Après avoir détruit l’armée de l’air libyenne, les Etats-Unis ont remis le commandement de la guerre de Libye à l’OTAN. Ainsi, le débarquement —s’il doit avoir lieu— incombera aux Alliés. Déjà embourbé en Afghanistan et en Irak, Washington entend partager le fardeau de sa troisième guerre en terre musulmane.
Depuis que l’OTAN, le 31 mars 2011, a pris le commandement de la guerre en Libye, rebaptisée « Opération protecteur unifié », sa force d’intervention conjointe, dont le quartier général est à Naples, a effectué plus de 1 500 raids aériens, c’est-à-dire plus de 150 par jour. Y participent — avec les chasseurs bombardiers anglais Typhoon, les français Mirage et Rafale, et d’autres avions — des aéronefs étasuniens passés de l’US Air Force à l’OTAN. Parmi ceux-ci les A-10 Thunderbolt et AC-130 Specter, dotés de canons qui tirent jusqu’à 6 000 projectiles à la minute, en majorité à l’uranium appauvri.
Participe aussi à l’opération, avec le bombardier stratégique B-2 Spirit d’attaque nucléaire qui a frappé Tripoli avec des bombes non-nucléaires d’une tonne chacune, le sous-marin USS Florida de la classe Ohio : doté de 24 rampes de lancement pour missiles nucléaires Trident, il est maintenant armé de 154 missiles Tomahawk non-nucléaires (mais avec une tête à l’uranium appauvri) et transporte 100 commandos qui effectuent des incursions en mini-sub.
Tout cela pourtant ne suffit pas. Le contre-amiral britannique Russell Harding, commandant-adjoint de l’opération, a déclaré dans une conférence de presse à Naples que les bombardements aériens et navals ont réduit de 30 % la capacité militaire libyenne, rendant l’aviation inopérante, et réduisant fortement les défenses anti-aériennes. Mais il a ajouté que les forces gouvernementales ont recours à des « tactiques non conventionnelles », en se mêlant au trafic routier. Les accusant ainsi d’être eux-mêmes les responsables du fait que les avions OTAN ont touché des forces rebelles, en les prenant pour ennemies.
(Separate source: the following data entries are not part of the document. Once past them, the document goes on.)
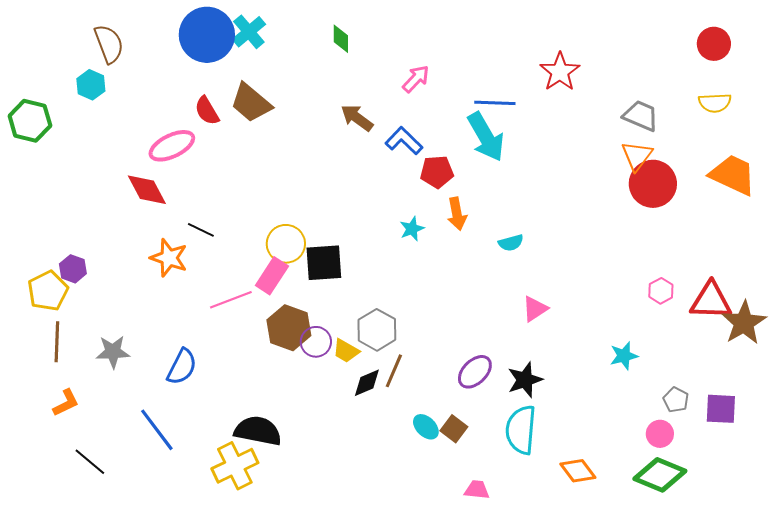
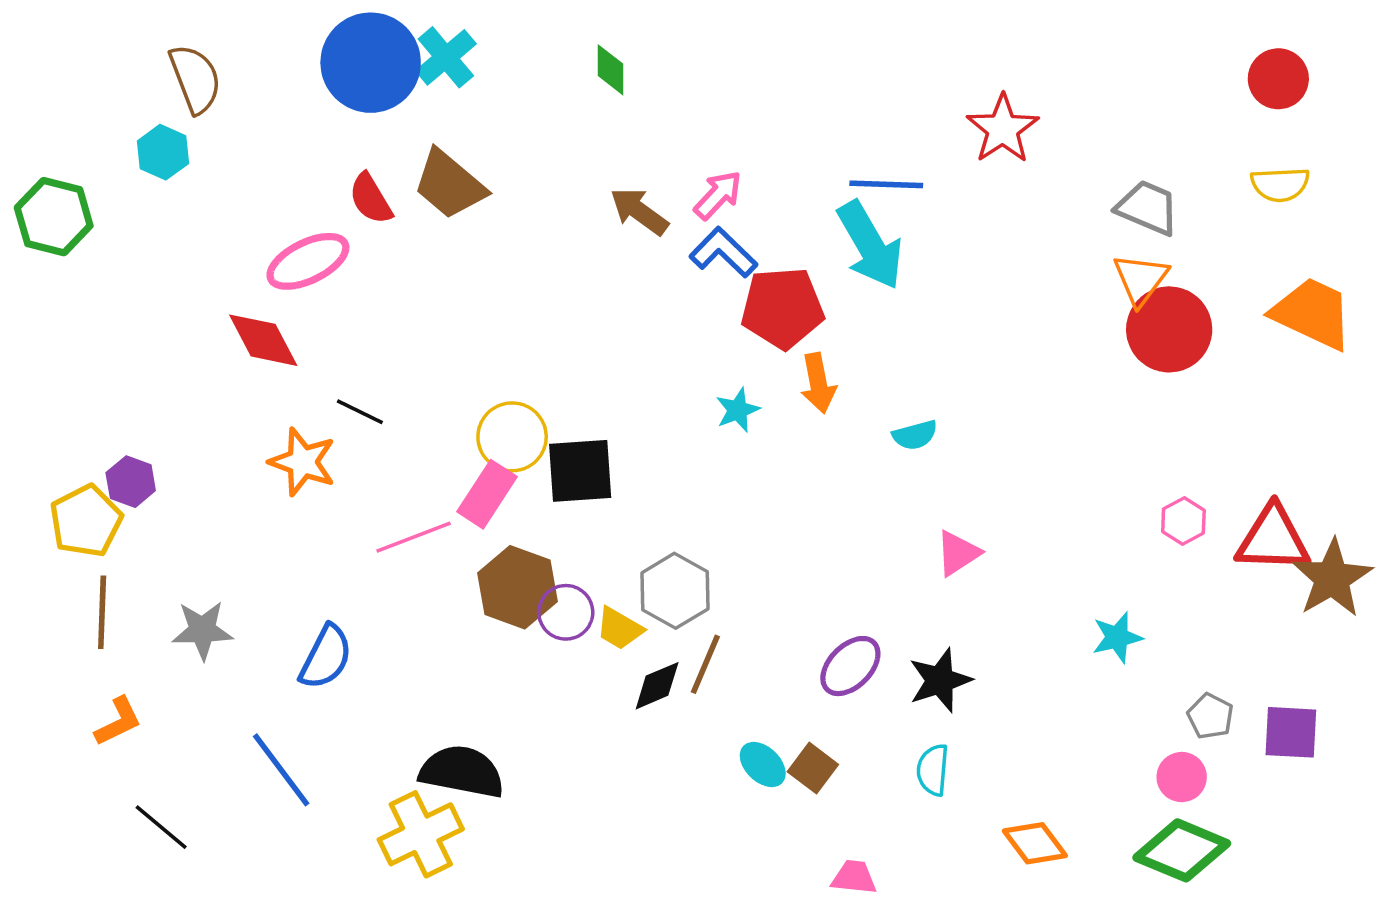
pink arrow: (416, 79) -> (718, 195), moved
red pentagon: (437, 172) -> (782, 308), size x1.4
cyan semicircle: (521, 430) -> (933, 770), size x0.6

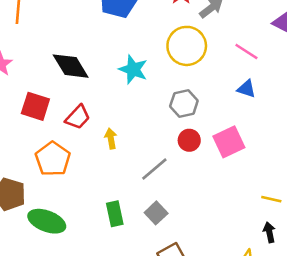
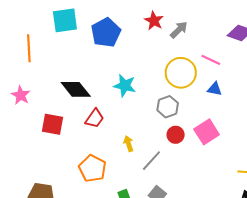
yellow circle: (187, 46) -> (181, 73), moved
red trapezoid: (78, 117) -> (95, 118), moved
yellow arrow: (111, 139) -> (129, 144), moved
orange pentagon: (53, 159) -> (92, 168), moved

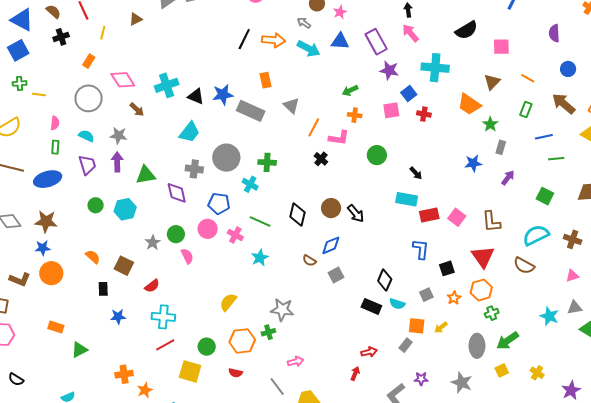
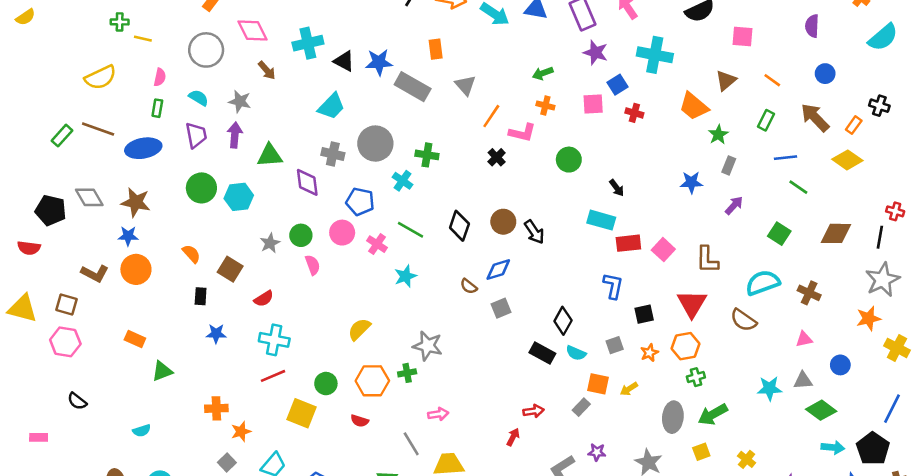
green line: (556, 159) -> (798, 187), turned 35
green circle: (96, 205) -> (201, 188), size x1.5
cyan star: (549, 316) -> (769, 388), turned -30

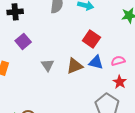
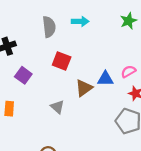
red square: (91, 39) -> (62, 61), moved
gray triangle: (48, 65) -> (57, 107), moved

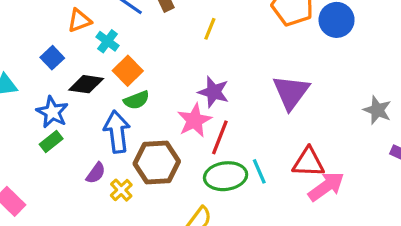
Dans une audition au Sénat, à Washington, le général Carter Ham, chef de l’AfriCom qui a conduit l’opération avant que le Pentagone ne la passe à l’OTAN, a confirmé que les USA ont mis à disposition de l’Alliance des avions de combat, comme les puissantes canonnières volantes AC-130 : mais malgré tout cela, la situation sur le terrain reste bloquée. Les attaques aériennes et navales de l’OTAN en soutien aux forces rebelles n’arrivent pas à permettre à celles-ci d’avoir le dessus sur les forces gouvernementales, car elles sont numériquement et militairement inférieures. En même temps, les préoccupations vont croissant quant à la fourniture d’armes aux rebelles, étant donnée la présence de groupes d’Al Qaeda dans leurs rangs. Le général Ham retient ainsi que « l’utilisation d’une force terrestre internationale constitue un plan possible pour soutenir les rebelles libyens ».
Mais, prévient le général Ham, les conditions ne sont pas idéales pour envoyer des troupes étasunienes sur le sol libyen : le président Obama a exclu à plusieurs reprises cette possibilité, et cet envoi susciterait des réactions dans le monde arabe. Il convient en outre de considérer que, si des forces étasuniennes étaient employées trop longtemps en Libye, cela aurait des effets négatifs à long terme pour d’autres missions. Nombre de ces troupes se préparent à partir en Afghanistan, ou en sont à peine revenues.
Le général Ham conclut donc : « Il est important que les USA donnent cette charge à l’OTAN ». Nous sommes donc avertis : sous peu l’appel aux armes pourrait arriver aussi aux troupes italiennes. Fassent nos « volontaires » à nous, ceux qui soutiennent la guerre, que les troupes italiennes débarquent à Tripoli le 5 octobre : elles pourront ainsi célébrer le centenaire de l’entreprise coloniale italienne en Libye.